Please reproduce word for word the lines of the records from the line with "1日元=0.0428元" to the line with "ACTIONNARIAT POPULAIRE", both ends included. Leave the pictures out of your answer.

■ **Saved data entries**
□ □ □

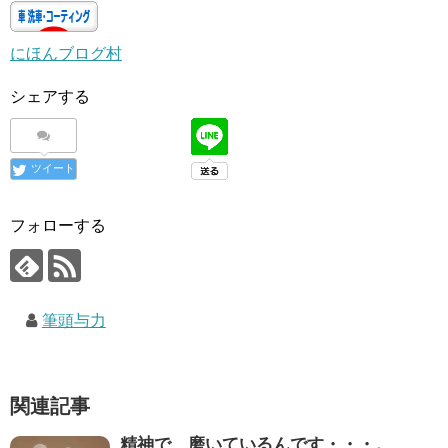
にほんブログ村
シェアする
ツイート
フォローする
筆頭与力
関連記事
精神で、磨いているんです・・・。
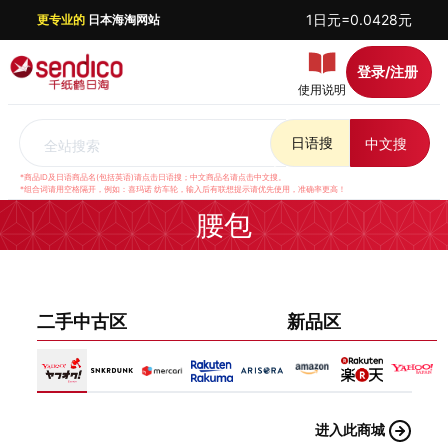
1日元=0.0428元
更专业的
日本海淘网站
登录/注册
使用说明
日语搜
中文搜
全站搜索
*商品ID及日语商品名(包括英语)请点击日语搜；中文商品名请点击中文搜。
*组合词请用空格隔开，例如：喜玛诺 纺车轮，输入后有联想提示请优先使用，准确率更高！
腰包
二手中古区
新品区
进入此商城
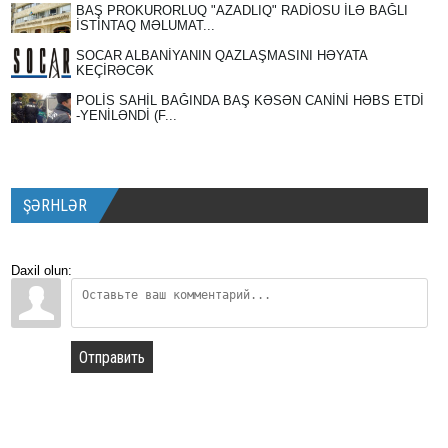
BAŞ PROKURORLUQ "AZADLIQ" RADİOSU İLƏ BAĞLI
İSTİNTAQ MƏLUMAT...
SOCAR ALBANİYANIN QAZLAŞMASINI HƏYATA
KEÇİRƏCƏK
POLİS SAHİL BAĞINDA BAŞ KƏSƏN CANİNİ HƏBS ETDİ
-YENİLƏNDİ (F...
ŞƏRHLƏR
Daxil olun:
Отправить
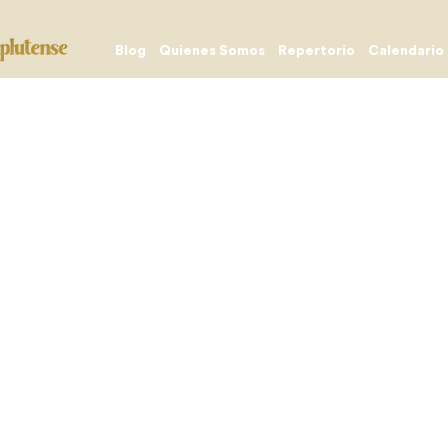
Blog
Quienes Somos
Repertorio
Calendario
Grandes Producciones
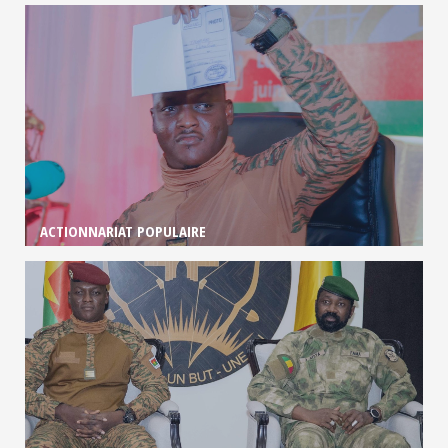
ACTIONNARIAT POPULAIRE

□ □ □

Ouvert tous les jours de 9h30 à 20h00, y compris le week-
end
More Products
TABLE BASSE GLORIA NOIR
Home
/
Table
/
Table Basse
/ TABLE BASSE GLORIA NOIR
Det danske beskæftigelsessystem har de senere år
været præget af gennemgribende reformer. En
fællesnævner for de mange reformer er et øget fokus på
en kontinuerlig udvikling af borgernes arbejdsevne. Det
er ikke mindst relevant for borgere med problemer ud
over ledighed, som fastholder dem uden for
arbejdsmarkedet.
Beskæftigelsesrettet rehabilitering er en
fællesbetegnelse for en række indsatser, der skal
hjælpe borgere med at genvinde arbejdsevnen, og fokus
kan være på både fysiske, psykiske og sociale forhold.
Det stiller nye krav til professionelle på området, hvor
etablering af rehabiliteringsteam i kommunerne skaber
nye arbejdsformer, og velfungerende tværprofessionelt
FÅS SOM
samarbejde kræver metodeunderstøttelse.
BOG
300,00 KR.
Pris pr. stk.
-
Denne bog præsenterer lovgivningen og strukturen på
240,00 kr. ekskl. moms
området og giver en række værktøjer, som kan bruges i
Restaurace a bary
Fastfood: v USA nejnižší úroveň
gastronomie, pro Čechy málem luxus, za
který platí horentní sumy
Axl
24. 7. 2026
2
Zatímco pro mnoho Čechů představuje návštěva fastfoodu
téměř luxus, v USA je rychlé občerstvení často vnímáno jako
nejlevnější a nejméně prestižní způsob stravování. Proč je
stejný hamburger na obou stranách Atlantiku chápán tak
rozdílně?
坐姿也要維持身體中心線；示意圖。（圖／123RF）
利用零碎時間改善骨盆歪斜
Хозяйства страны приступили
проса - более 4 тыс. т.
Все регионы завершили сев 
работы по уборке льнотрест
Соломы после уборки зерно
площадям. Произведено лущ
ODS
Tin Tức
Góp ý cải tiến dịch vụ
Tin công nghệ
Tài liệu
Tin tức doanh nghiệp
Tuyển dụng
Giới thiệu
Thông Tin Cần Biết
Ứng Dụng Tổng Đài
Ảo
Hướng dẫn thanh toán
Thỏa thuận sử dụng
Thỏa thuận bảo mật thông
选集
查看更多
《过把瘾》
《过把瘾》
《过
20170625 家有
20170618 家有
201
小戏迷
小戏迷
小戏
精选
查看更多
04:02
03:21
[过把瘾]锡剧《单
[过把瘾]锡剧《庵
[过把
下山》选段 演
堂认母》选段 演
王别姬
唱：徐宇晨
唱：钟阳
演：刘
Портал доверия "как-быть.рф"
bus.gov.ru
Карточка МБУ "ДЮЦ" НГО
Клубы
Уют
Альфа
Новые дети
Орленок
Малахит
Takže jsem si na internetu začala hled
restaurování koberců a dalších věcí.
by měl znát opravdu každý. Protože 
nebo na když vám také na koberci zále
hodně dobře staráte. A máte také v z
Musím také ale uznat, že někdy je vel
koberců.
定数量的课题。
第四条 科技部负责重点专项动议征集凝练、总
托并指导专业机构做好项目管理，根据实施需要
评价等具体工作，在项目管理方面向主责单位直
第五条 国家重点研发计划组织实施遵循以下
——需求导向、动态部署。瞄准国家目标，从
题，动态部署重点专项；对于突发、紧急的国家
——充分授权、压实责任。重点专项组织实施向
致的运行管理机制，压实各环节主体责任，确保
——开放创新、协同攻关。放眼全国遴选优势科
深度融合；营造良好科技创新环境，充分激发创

□ □ □

■ **Expected answer**
1日元=0.0428元
更专业的
日本海淘网站
登录/注册
使用说明
日语搜
中文搜
全站搜索
*商品ID及日语商品名(包括英语)请点击日语搜；中文商品名请点击中文搜。
*组合词请用空格隔开，例如：喜玛诺 纺车轮，输入后有联想提示请优先使用，准确率更高！
腰包
二手中古区
新品区
进入此商城
BAŞ PROKURORLUQ "AZADLIQ" RADİOSU İLƏ BAĞLI
İSTİNTAQ MƏLUMAT...
SOCAR ALBANİYANIN QAZLAŞMASINI HƏYATA
KEÇİRƏCƏK
POLİS SAHİL BAĞINDA BAŞ KƏSƏN CANİNİ HƏBS ETDİ
-YENİLƏNDİ (F...
ŞƏRHLƏR
Daxil olun:
Отправить
Blog
Quienes Somos
Repertorio
Calendario
Grandes Producciones
ACTIONNARIAT POPULAIRE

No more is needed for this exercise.